(Extract to read)

Closed alperenunlu closed 9 months ago

alperenunlu commented 9 months ago

Framework Choice

To create a comprehensive course, we must select and commit to specific frameworks. I propose focusing on PyTorch and Jax due to their popularity and versatile applications.

MultiFramework Vs MonoFramework Approach

Consider using two or more frameworks for each lesson, providing both Jax and PyTorch code options. This enables learners to choose their preferred framework and facilitates Jax adoption for those already familiar with PyTorch.


Let's collect suggestions and insights on this matter.

adhiiisetiawan commented 9 months ago

Yess, I agree to focus on PyTorch and Jax

wonhyeongseo commented 9 months ago

+1. Also we can focus on PyTorch first, then expand to JAX and TensorFlow like in the transformers docs.

(End Extract to read)

» **Exercise 1**
According to the framework-choice discussion, why should each lesson offer both Jax and PyTorch code options? Answer in one to three sentences.
» **Exercise 2**
Write what comes next in the framework-choice discussion, starting after its final comment.
The records bear no relation to the framework discussion.

(Recorded information)

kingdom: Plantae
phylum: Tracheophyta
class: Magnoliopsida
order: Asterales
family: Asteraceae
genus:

(End Recorded information)

» **Answer space 1**
Offering both code options lets learners pick the framework they prefer. It also makes it easier for people who already know PyTorch to take up Jax.

» **Answer space 2**
merveenoyan commented 9 months ago

JAX is not as popular as TensorFlow (you can check out pip install stats). https://pypistats.org/packages/jax https://pypistats.org/packages/tensorflow

I think it's best to ship PyTorch first given it's the most popular and most model classes and backbones are implemented for it. Also for transformers codebase, there are more models for TF than JAX.

johko commented 9 months ago

I also agree that we should focus on one framework (PyTorch) for now and make sure we get high quality content with that.